Note that the hit and run algorithm has the nice property of having the exact same distribution for each of the variables:
hist(samples[,1])
hist(samples[,2])
hist(samples[,3])
Meanwhile, the distribution of the samples from your procedure will be highly uneven, and as n increases this problem will get worse and worse.
OP <- function(n) {
v <- rep(0, n)
for (i in 1:n){
rdom <- runif(1)
while (sum(v) + rdom > 1) rdom <- runif(1)
v[i] <- rdom
}
v
}
samples.OP <- t(replicate(1000, OP(3)))
hist(samples.OP[,1])
hist(samples.OP[,2])
hist(samples.OP[,3])
An added advantage is that the hit-and-run algorithm appears faster -- I generated these 1000 replicates in 0.006 seconds on my computer with hit-and-run and it took 0.3 seconds using the modified code from the OP.

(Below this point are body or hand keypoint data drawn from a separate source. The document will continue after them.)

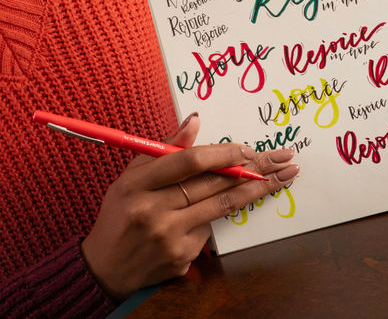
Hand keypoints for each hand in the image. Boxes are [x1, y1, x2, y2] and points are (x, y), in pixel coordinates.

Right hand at [80, 114, 298, 300]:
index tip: (248, 148)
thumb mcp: (130, 176)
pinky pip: (210, 230)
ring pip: (221, 207)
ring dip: (255, 191)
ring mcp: (169, 236)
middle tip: (280, 159)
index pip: (188, 162)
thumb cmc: (120, 214)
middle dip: (252, 169)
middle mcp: (154, 210)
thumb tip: (195, 120)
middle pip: (213, 184)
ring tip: (280, 178)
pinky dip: (219, 215)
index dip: (222, 153)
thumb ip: (165, 148)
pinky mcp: (181, 257)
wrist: (107, 267)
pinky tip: (227, 207)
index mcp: (138, 184)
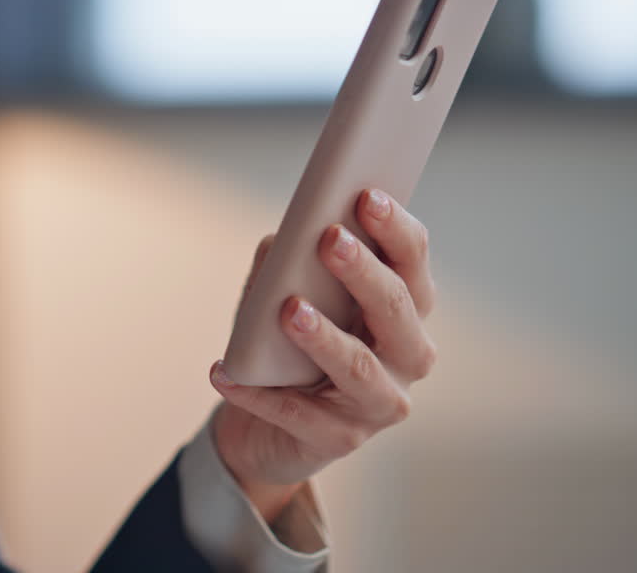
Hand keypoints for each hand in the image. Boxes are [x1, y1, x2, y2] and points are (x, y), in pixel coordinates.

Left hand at [209, 189, 436, 520]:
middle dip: (363, 271)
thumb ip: (292, 266)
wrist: (274, 429)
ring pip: (358, 367)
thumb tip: (282, 241)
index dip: (394, 228)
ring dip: (323, 335)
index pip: (412, 260)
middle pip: (397, 308)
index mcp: (406, 308)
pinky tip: (223, 371)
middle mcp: (408, 354)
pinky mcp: (341, 440)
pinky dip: (258, 393)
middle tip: (330, 239)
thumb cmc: (292, 345)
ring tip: (288, 308)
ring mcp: (380, 402)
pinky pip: (299, 415)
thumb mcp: (291, 296)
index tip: (364, 195)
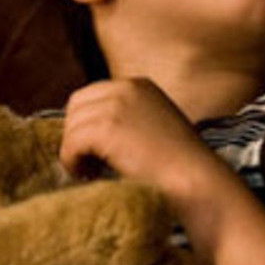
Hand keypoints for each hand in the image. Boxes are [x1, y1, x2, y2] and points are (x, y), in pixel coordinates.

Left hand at [59, 78, 216, 197]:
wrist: (194, 179)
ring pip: (71, 127)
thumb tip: (88, 133)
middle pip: (76, 107)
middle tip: (90, 163)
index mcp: (139, 85)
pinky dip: (74, 163)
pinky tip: (91, 175)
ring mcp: (117, 105)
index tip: (95, 151)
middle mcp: (127, 87)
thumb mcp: (154, 126)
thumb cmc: (178, 164)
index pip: (91, 96)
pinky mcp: (107, 127)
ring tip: (92, 172)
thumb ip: (126, 119)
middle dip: (76, 135)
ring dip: (75, 152)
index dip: (86, 125)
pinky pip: (70, 144)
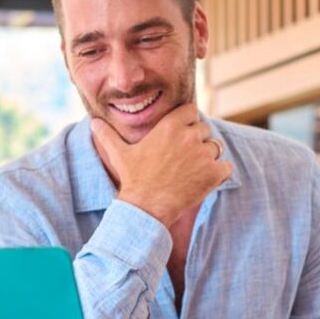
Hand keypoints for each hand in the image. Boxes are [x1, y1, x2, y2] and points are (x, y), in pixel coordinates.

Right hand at [91, 103, 231, 227]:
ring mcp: (203, 154)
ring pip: (216, 147)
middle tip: (186, 157)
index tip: (183, 133)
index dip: (189, 121)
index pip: (192, 110)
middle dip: (198, 140)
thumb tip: (93, 122)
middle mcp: (189, 136)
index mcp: (169, 126)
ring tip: (194, 170)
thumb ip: (108, 136)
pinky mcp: (214, 173)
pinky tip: (206, 180)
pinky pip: (227, 166)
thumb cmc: (133, 180)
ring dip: (209, 156)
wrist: (146, 208)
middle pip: (205, 129)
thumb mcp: (119, 154)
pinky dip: (220, 173)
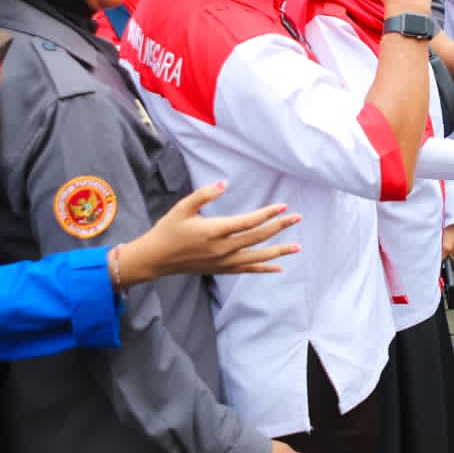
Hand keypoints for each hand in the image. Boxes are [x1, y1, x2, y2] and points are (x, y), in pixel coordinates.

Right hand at [119, 182, 301, 286]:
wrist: (155, 259)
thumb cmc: (168, 230)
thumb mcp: (182, 208)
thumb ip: (204, 194)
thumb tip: (224, 183)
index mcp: (214, 231)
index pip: (248, 222)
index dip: (267, 214)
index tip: (283, 206)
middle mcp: (222, 249)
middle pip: (258, 237)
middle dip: (280, 227)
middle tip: (298, 217)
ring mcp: (223, 262)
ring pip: (257, 257)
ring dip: (279, 251)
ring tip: (298, 246)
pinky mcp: (221, 270)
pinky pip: (247, 270)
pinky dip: (264, 268)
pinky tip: (279, 267)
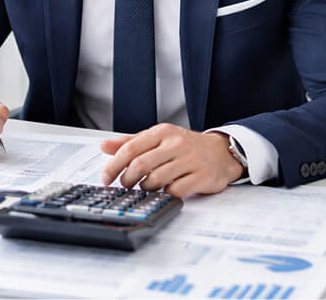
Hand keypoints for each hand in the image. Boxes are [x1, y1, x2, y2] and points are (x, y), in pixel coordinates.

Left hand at [99, 124, 244, 197]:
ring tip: (146, 187)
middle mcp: (176, 143)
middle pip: (140, 165)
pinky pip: (175, 191)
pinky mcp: (201, 176)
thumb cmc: (185, 146)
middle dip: (127, 179)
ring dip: (145, 188)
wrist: (221, 152)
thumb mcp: (158, 139)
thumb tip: (104, 147)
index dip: (114, 165)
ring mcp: (190, 160)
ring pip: (155, 180)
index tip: (106, 178)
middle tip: (124, 186)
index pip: (130, 148)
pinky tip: (164, 191)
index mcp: (162, 132)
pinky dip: (165, 194)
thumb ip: (131, 142)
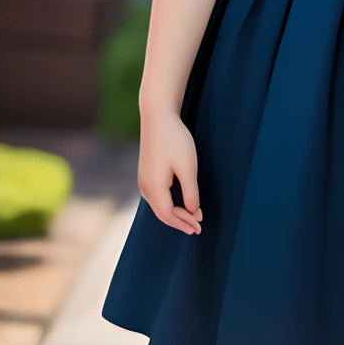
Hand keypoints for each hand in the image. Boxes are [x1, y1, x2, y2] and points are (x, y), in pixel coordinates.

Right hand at [137, 110, 201, 235]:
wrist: (157, 117)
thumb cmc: (175, 140)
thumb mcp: (188, 167)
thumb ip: (190, 192)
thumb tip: (192, 212)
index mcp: (154, 187)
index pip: (169, 215)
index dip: (184, 223)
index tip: (200, 227)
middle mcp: (145, 187)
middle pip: (162, 213)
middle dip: (180, 222)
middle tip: (198, 228)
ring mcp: (143, 180)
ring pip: (159, 206)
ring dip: (175, 214)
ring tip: (191, 219)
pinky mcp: (146, 174)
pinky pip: (157, 197)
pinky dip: (169, 204)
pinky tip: (180, 204)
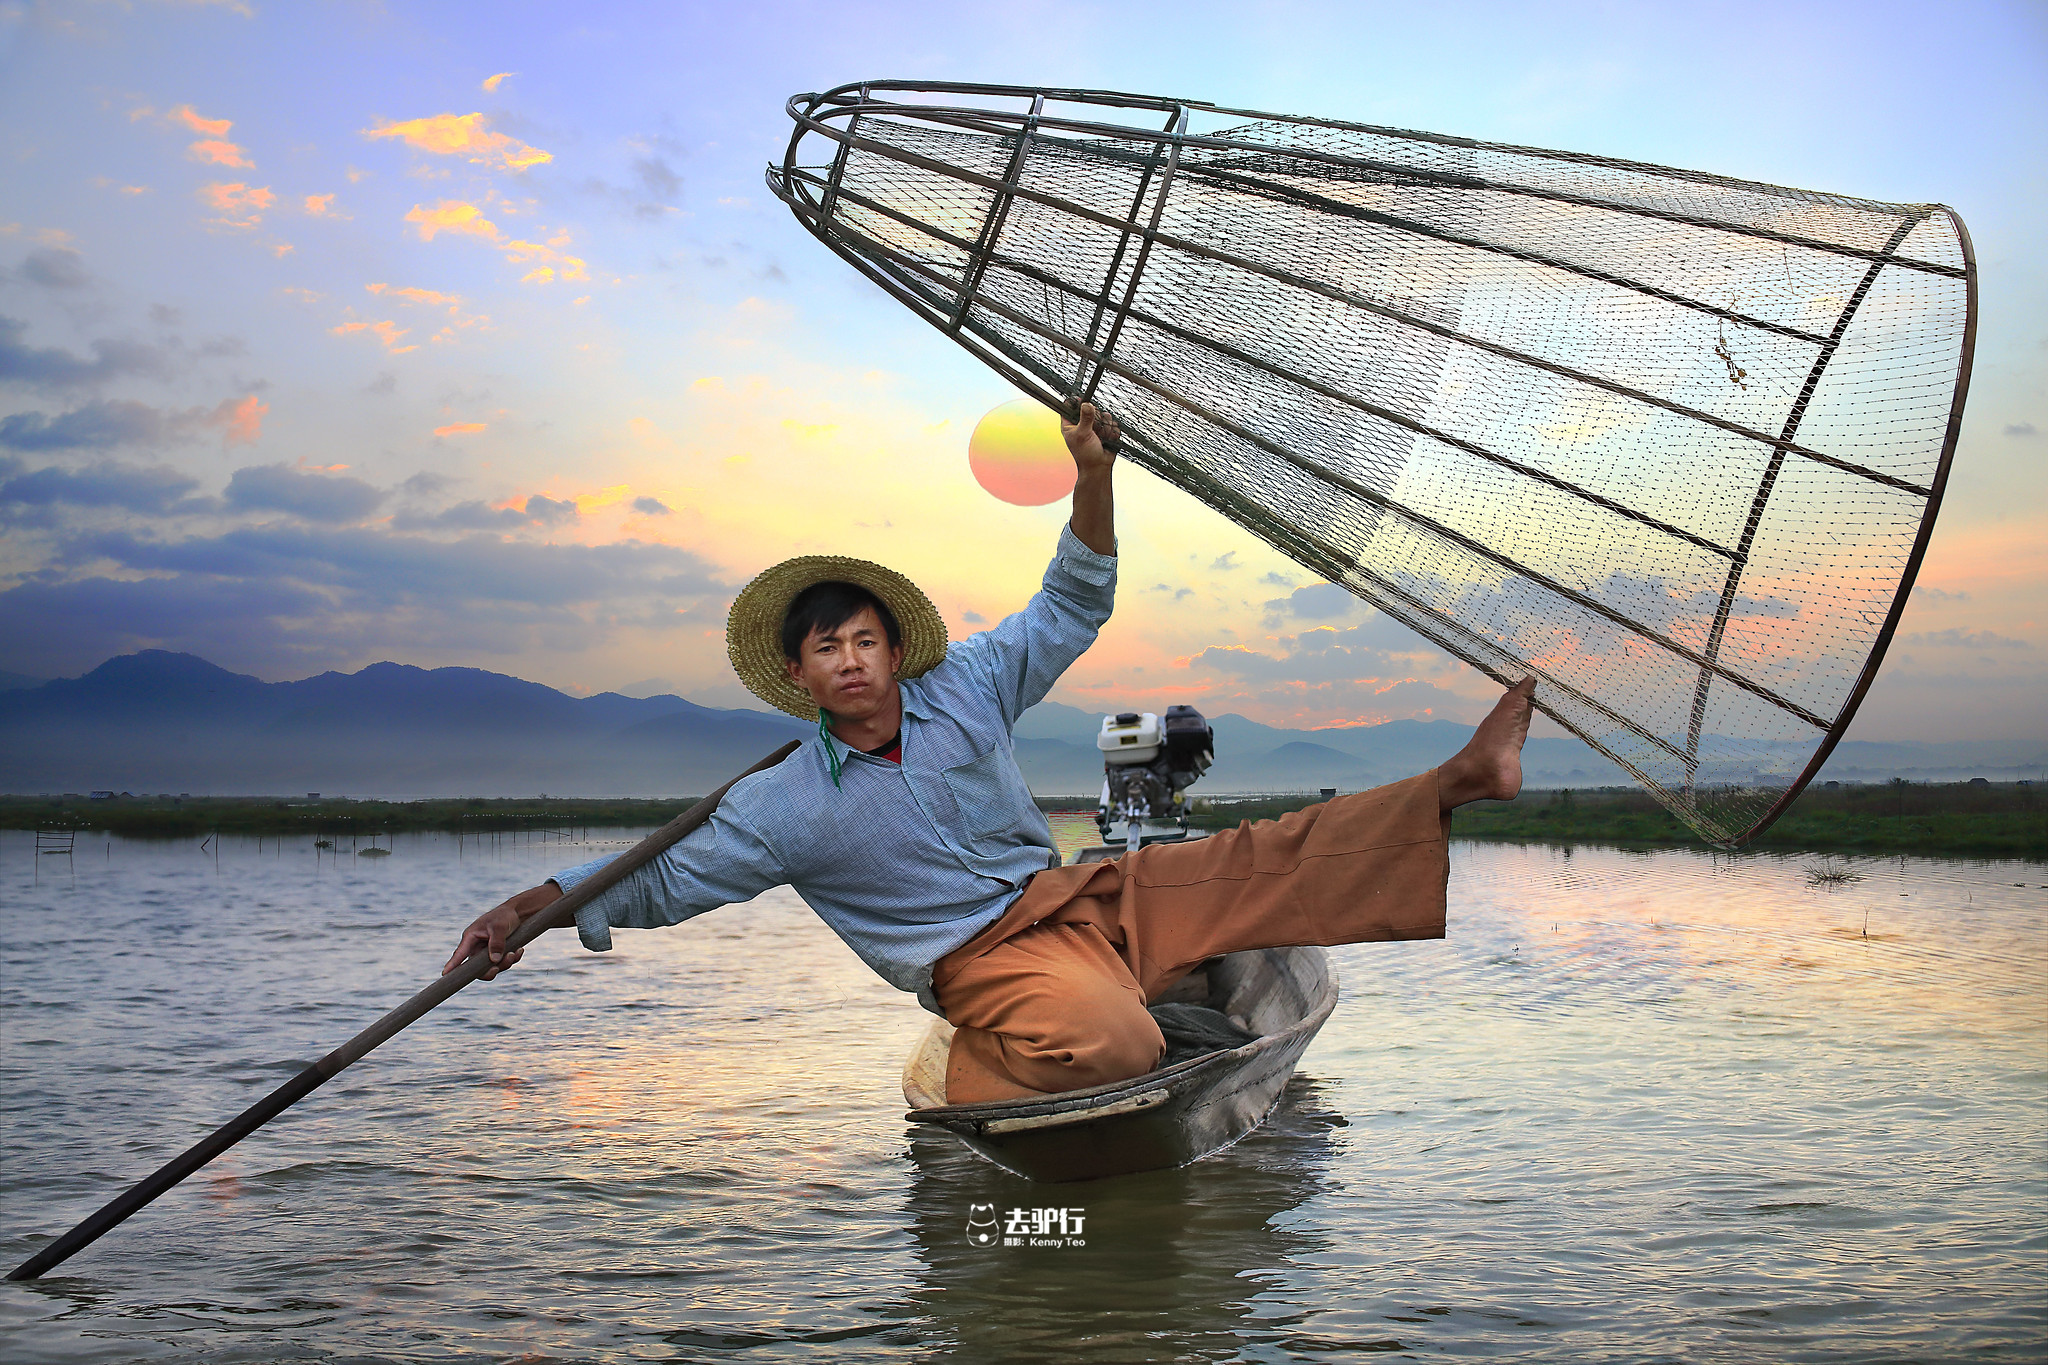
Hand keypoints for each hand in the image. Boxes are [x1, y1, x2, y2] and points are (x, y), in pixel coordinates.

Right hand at [443, 882, 560, 978]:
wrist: (518, 913)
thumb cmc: (504, 916)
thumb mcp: (500, 927)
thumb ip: (497, 943)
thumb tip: (494, 961)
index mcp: (471, 938)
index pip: (459, 954)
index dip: (452, 965)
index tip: (445, 975)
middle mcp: (476, 947)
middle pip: (477, 968)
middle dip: (489, 970)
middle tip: (496, 968)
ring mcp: (487, 952)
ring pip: (492, 967)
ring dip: (505, 963)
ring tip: (515, 953)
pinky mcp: (498, 953)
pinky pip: (503, 963)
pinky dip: (512, 959)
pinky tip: (519, 950)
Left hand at [1061, 400, 1120, 474]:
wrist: (1099, 467)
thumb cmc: (1086, 454)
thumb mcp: (1083, 434)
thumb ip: (1085, 418)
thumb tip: (1086, 404)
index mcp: (1070, 424)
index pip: (1070, 406)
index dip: (1076, 402)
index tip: (1084, 401)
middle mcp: (1083, 423)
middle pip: (1092, 408)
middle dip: (1096, 417)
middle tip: (1094, 428)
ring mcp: (1095, 426)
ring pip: (1105, 415)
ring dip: (1105, 426)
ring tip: (1101, 437)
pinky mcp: (1106, 430)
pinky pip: (1113, 423)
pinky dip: (1112, 432)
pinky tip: (1107, 440)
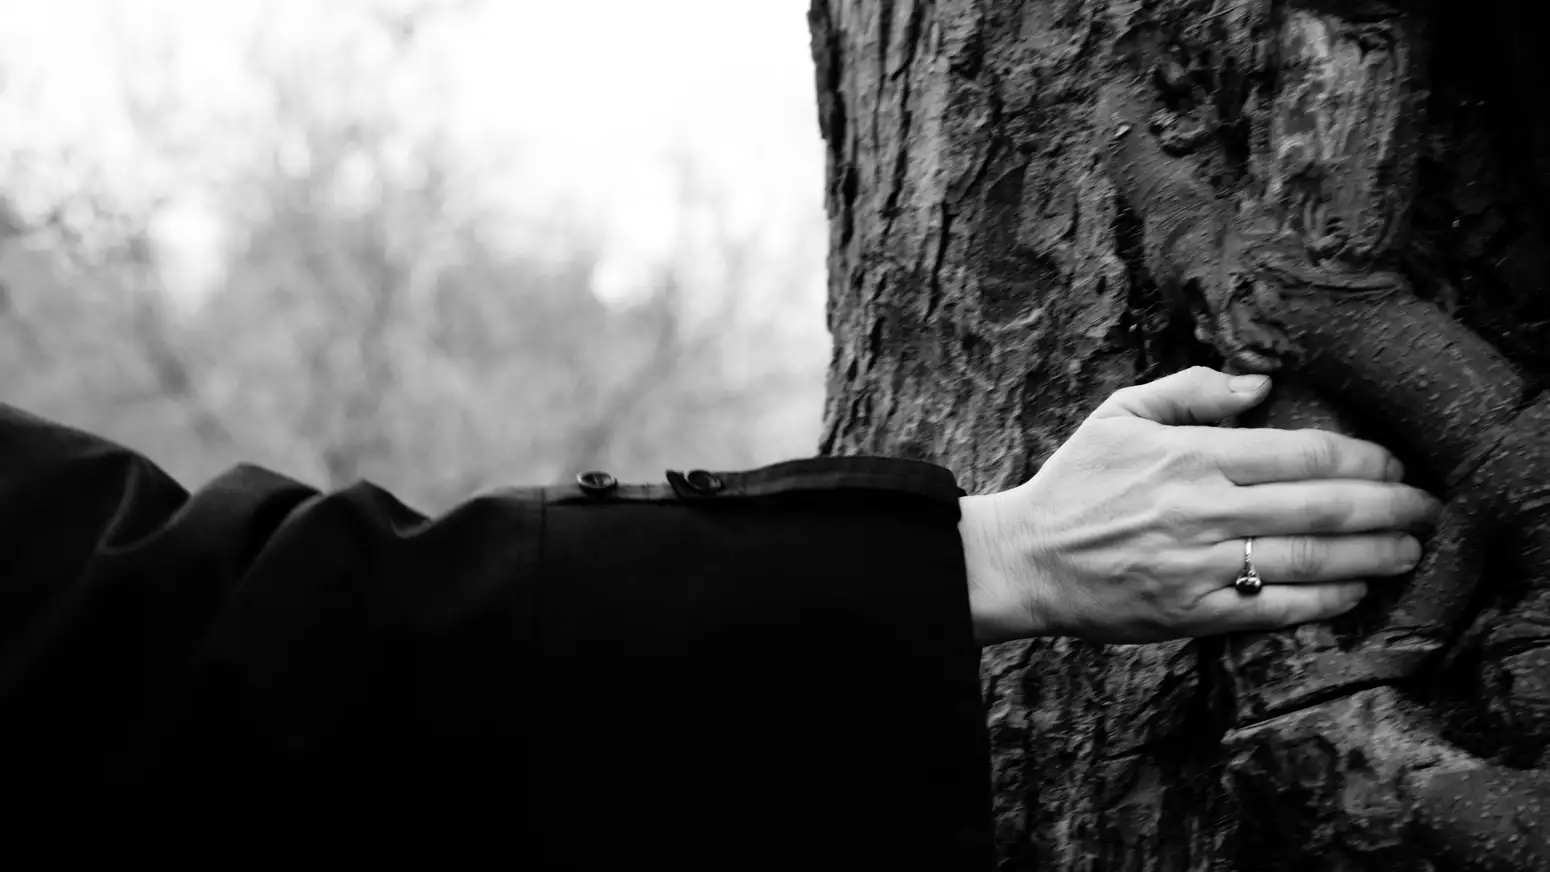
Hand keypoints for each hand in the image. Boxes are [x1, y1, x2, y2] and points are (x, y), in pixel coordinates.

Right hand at [959, 367, 1441, 644]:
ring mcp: (1199, 566)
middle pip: (1321, 506)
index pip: (1301, 452)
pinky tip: (1355, 590)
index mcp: (1190, 455)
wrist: (1026, 560)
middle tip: (1426, 506)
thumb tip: (1261, 383)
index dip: (1361, 456)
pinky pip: (1275, 608)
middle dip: (1388, 505)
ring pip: (1309, 560)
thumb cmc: (1075, 483)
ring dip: (1372, 554)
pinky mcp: (1194, 613)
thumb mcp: (1119, 413)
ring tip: (1409, 549)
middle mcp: (1202, 509)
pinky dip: (1325, 600)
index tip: (1391, 461)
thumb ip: (1190, 390)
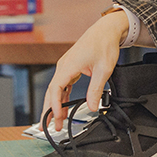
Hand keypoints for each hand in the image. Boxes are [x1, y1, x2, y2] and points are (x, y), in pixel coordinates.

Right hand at [42, 10, 126, 130]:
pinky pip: (63, 85)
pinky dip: (62, 97)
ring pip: (56, 89)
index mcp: (68, 66)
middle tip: (50, 126)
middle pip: (51, 91)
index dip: (54, 105)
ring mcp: (66, 67)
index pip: (55, 89)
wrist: (106, 30)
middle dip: (50, 110)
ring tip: (57, 121)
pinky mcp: (70, 68)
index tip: (56, 117)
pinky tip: (63, 106)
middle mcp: (63, 66)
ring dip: (56, 105)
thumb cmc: (104, 45)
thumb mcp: (104, 69)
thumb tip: (93, 106)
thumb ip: (96, 89)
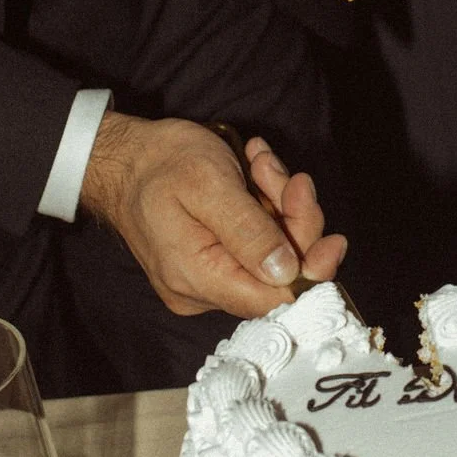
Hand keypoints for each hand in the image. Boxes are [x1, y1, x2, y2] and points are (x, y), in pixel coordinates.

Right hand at [80, 112, 345, 316]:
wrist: (124, 157)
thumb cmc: (161, 163)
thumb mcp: (208, 185)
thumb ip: (248, 231)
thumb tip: (288, 273)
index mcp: (198, 277)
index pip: (273, 300)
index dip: (310, 272)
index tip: (331, 239)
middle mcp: (202, 289)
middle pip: (279, 275)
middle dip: (295, 222)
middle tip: (290, 178)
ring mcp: (207, 277)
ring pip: (273, 253)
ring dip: (280, 205)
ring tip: (261, 163)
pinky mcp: (214, 261)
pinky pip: (257, 243)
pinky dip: (266, 206)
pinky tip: (255, 172)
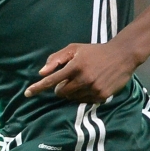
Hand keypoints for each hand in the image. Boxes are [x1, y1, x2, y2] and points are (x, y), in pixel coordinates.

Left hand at [24, 41, 138, 103]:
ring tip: (82, 80)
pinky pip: (84, 101)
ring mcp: (93, 89)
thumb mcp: (75, 49)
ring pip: (72, 98)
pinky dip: (83, 95)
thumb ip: (57, 59)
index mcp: (75, 66)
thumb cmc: (95, 51)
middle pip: (61, 92)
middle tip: (68, 80)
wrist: (122, 55)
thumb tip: (42, 72)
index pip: (52, 79)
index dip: (38, 87)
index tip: (27, 93)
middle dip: (60, 88)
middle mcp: (84, 79)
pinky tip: (91, 85)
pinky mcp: (102, 96)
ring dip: (72, 92)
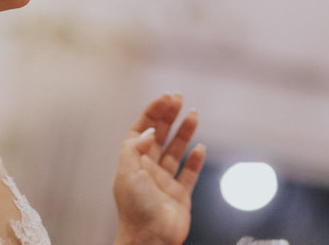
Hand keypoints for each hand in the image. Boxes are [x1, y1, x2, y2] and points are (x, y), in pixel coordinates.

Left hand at [113, 93, 205, 244]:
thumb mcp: (127, 173)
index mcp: (133, 163)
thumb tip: (148, 131)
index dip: (152, 113)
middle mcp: (148, 170)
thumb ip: (136, 148)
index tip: (164, 99)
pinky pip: (189, 173)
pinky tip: (201, 148)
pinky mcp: (180, 195)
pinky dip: (195, 160)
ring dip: (185, 132)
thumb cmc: (135, 210)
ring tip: (194, 114)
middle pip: (160, 136)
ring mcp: (165, 182)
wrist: (150, 240)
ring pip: (176, 151)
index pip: (141, 130)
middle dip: (169, 116)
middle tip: (179, 99)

Here's how I would do it, without any loop, if or while:
set.seed(123)
x <- runif(1) # start with the sum that you want to obtain
n <- 4 # number of generated random numbers, can be chosen arbitrarily
y <- sort(runif(n-1,0,x)) # choose n-1 random points to cut the range [0:x]
z <- c(y[1],diff(y),x-y[n-1]) # result: determine the length of the segments
#> z
#[1] 0.11761257 0.10908627 0.02723712 0.03364156
#> sum(z)
#[1] 0.2875775
#> all.equal(sum(z),x)
#[1] TRUE
The advantage here is that you can determine exactly which sum you want to obtain and how many numbers n you want to generate for this. If you set, e.g., x <- 1 in the second line, the n random numbers stored in the vector z will add up to one.